In diesem Jahr wird Fauna & Flora die Auswirkungen des Handels auf die Arten in Zentralasien bewerten, indem es Populationen überwacht und Daten über internationale Handelsketten sammelt. Diese Erkenntnisse werden zur Entwicklung von Schutzstrategien, zum Engagement der Gemeinschaft und zu Durchsetzungsbemühungen verwendet.
Nebelparder
Der Nebelparder, der wegen seiner markanten Zeichnung ins Visier genommen wird, ist aufgrund des illegalen Wildtierhandels vom Aussterben bedroht. Sie werden lebend als exotische Haustiere gehandelt, während ihre Felle auf dem Schwarzmarkt für Dekoration und Luxuskleidung verkauft werden.
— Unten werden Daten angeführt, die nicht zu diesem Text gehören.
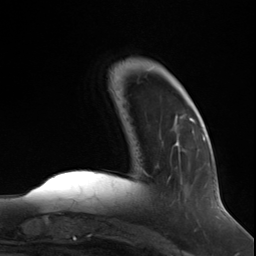
Breast MRI (dynamic contrast-enhanced), one axial slice. Cropped to one breast. Dynamic contrast-enhanced series, time point 2 of 7 at this slice position (early post-contrast). 3 T. TE 1.8 ms, TR 4.7 ms. 256 × 256 image matrix. Female patient.
Structures marked on this image (semi-automatically segmented with operator editing):
- enhancing-tissue mask used for the functional tumour volume (all voxels passing the contrast-enhancement thresholds inside the analysis volume; usually the tumour): bounding box [x1, y1, x2, y2] px = [174, 118, 196, 152]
Es wird vermutet, dass Nebelparder sogar wegen ihrer Zähne, Klauen und Knochen ins Visier genommen werden, die als Tigerteile ausgegeben werden.
In diesem Jahr unterstützt Fauna & Flora von der Gemeinde geführte Patrouillen zum Schutz der bedrohten Katze im kambodschanischen Virachey-Nationalpark.
Utila-Stachelschwanzleguan
Der nach einer kleinen Insel in Honduras benannte und vor Ort als Wishiwilly del Suampo bekannte Utila-Stachelschwanzleguan lebt nur in Mangrovenwäldern.
Während die Eidechse nach wie vor vom Aussterben bedroht ist, deutet eine aktuelle Umfrage darauf hin, dass die Population von etwa 3.000 bis 6.000 auf 7.000 bis 14.000 gestiegen ist.
Fauna & Flora unterstützt seine Partner vor Ort dabei, die Mangrovenbäume, auf die die Leguane angewiesen sind, weiterhin zu schützen und wiederherzustellen.
St. Lucia Lanzenreiter
Diese Lanzenkopfschlangen sind eine hochgiftige Viper mit potenziell tödlichem Biss und können bis zu zwei Meter lang werden. Wie der Name schon sagt, ist diese vom Aussterben bedrohte Grubenotterart endemisch auf der Insel St. Lucia in den Kleinen Antillen.
Obwohl das Reptil weithin gefürchtet ist, ist es nicht aggressiv und beißt nur, wenn es bedroht wird. Dennoch wird der St.-Lucia-Lanzenschwanz oft von Einheimischen auf Anhieb getötet.
Nun versucht Fauna & Flora, die Wahrnehmung der Schlange zu ändern und sie vom „Staatsfeind Nummer eins“ zum seltenen Nationalschatz umzubenennen.
Wilde Tulpen
Es sind nicht nur Tiere, die mit sinkenden Zahlen ins Jahr 2026 blicken. Tulpen werden seit Jahrhunderten in großem Umfang angebaut, ihre wilden Vorfahren stammen jedoch aus den Bergregionen Zentralasiens.
Kasachstan, Kirgisistan, Usbekistan und Tadschikistan beherbergen zusammen 63 einzigartige Tulpenarten, die mehr als die Hälfte der Weltbevölkerung ausmachen.
Allerdings bedrohen Überbewirtschaftung, Überernte, Urbanisierung und Klimawandel die Wildblumen. Dies führte dazu, dass Fauna & Flora mit den lokalen Gemeinschaften zusammenarbeitete, um zur Erhaltung lokaler Traditionen beizutragen und gleichzeitig den „empfindlichen“ Lebensraum der Blume zu schützen.